We have designed a visual task to test if the brain slows down visual information that needs to travel between cortical hemispheres relative to information processed only on one side. This will allow us to test if the Refraction Ratio is also preserved at the whole brain scale.
Initial preliminary data is suggesting that it is.
To do the necessary measurements we use a unique and highly sophisticated brain imaging machine that measures magnetoencephalograms (MEG). Orthogonal to every electric field, like the one produced by the electrical activity in the brain, is always a magnetic field. The MEG measures the magnetic fields produced by the brain. But because they are so small - about a billionth the size of the earth's magnetic field - this instrument needs to be incredibly sensitive and highly shielded or the fields simply get lost in the much larger magnetic field of the earth.
MEG has sub-action potential temporal resolution, comparable to electroencephalography (EEG), but also has MRI scale spatial resolution. (EEG has great temporal resolution but poor spatial resolution.)
The MEG machine at UCSD - only one of three on the West coast of the United States - is the most shielded MEG in the world. It sits behind a six layer Faraday cage that weighs 26 tons.
New Machine Learning.
By taking advantage of what we are learning about the brain and how its algorithms optimize for the Refraction Ratio, we are leveraging the same mathematics to develop a conceptually new approach to data encoding and machine learning.
The core mathematical ideas and theory are allowing us to pursue engineering applications while we continue to study neurological disorders.
The algorithms that form the base code for this new machine learning are capable of encoding and classifying information and data without prior training.
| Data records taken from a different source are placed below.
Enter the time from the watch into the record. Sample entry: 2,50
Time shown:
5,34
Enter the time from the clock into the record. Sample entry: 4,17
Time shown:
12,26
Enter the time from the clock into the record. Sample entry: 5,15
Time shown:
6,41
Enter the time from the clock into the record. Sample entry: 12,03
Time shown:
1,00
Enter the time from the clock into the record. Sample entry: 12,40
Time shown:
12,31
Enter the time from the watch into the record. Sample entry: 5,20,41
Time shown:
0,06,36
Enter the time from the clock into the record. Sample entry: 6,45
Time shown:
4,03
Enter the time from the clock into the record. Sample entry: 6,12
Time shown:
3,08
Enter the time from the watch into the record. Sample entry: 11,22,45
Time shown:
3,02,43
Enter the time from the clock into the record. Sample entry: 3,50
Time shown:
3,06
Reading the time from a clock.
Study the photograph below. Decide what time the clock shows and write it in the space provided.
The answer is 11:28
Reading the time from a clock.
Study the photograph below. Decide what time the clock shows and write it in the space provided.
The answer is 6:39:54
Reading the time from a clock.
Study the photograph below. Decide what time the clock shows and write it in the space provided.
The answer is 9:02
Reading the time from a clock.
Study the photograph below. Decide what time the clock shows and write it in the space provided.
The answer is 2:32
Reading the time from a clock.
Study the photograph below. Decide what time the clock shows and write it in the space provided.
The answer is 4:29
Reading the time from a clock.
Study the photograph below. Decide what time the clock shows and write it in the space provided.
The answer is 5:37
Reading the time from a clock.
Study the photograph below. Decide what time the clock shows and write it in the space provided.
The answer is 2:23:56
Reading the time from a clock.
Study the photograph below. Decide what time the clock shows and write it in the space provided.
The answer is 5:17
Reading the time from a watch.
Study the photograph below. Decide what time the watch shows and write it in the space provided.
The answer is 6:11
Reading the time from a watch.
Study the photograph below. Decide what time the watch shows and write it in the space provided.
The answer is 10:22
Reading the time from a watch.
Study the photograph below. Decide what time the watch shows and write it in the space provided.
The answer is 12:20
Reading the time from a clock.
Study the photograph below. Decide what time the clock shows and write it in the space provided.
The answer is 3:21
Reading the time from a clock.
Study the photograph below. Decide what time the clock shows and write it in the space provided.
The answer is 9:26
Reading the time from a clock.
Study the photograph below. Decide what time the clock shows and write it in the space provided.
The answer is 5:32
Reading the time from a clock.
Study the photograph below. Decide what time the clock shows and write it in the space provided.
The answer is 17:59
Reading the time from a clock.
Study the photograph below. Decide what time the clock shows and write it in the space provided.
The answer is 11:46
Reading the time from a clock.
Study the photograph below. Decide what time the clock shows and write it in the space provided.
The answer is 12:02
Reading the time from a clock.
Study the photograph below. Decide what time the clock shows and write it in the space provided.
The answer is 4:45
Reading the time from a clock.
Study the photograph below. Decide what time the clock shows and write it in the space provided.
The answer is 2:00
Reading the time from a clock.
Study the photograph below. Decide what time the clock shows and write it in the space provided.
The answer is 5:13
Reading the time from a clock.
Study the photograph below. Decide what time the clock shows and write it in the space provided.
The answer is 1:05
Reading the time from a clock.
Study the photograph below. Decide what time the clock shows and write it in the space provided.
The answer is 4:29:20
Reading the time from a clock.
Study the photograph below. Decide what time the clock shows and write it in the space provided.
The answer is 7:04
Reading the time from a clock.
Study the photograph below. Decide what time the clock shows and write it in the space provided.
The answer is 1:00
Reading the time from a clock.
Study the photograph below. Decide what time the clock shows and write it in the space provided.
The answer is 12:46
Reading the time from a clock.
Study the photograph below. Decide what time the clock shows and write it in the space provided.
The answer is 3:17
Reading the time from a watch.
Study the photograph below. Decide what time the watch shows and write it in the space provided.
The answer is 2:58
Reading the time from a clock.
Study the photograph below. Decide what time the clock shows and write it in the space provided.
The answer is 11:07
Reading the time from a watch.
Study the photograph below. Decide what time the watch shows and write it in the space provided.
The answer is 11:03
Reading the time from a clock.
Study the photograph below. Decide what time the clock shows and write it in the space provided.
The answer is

A piece of input data, like a picture, is transformed into a vector that then triggers activations of a subset of the input layer of a geometric artificial neural network. In our version of a neural network, properties like distances, latencies, and the Refraction Ratio matter, similar to how they are important in the brain.
The triggered input neurons set off a cascading dynamics through the geometric network that 'carves' out a dynamic path that is unique to the input data that triggered it. These dynamic patterns are then encoded as a single point in a metric space. And because it is a metric space distances between points can be measured and back end classification algorithms (such as k-nearest neighbors or even other neural networks) can be used to determine how related different points in the metric space are to each other.
Note that no training is required. If all you have is one piece of data, that encodes one point. If you have two, that's two points. If you have a million you'll have a well populated metric space to do post-encoding analyses on. There is learning taking place using spike timing dependent plasticity (STDP) at the level of the weights in the network as the dynamics converges to steady state. This takes a a few hundred milliseconds. But there is no need for training on a dataset.
Image recognition tasks with no training have classification accuracies as high at 97% on current results.
From an engineering perspective, we are interested in developing machines capable of inference and problem solving that can constructively collaborate with humans.
From an application perspective, we are particularly interested in computational efficiency, space research and exploration and national security applications. In all these these use cases, limited computational resources, incomplete and sparse data insufficient for training, and the need for genuine human-machine collaboration will be critical.
"Science does not know its debt to imagination."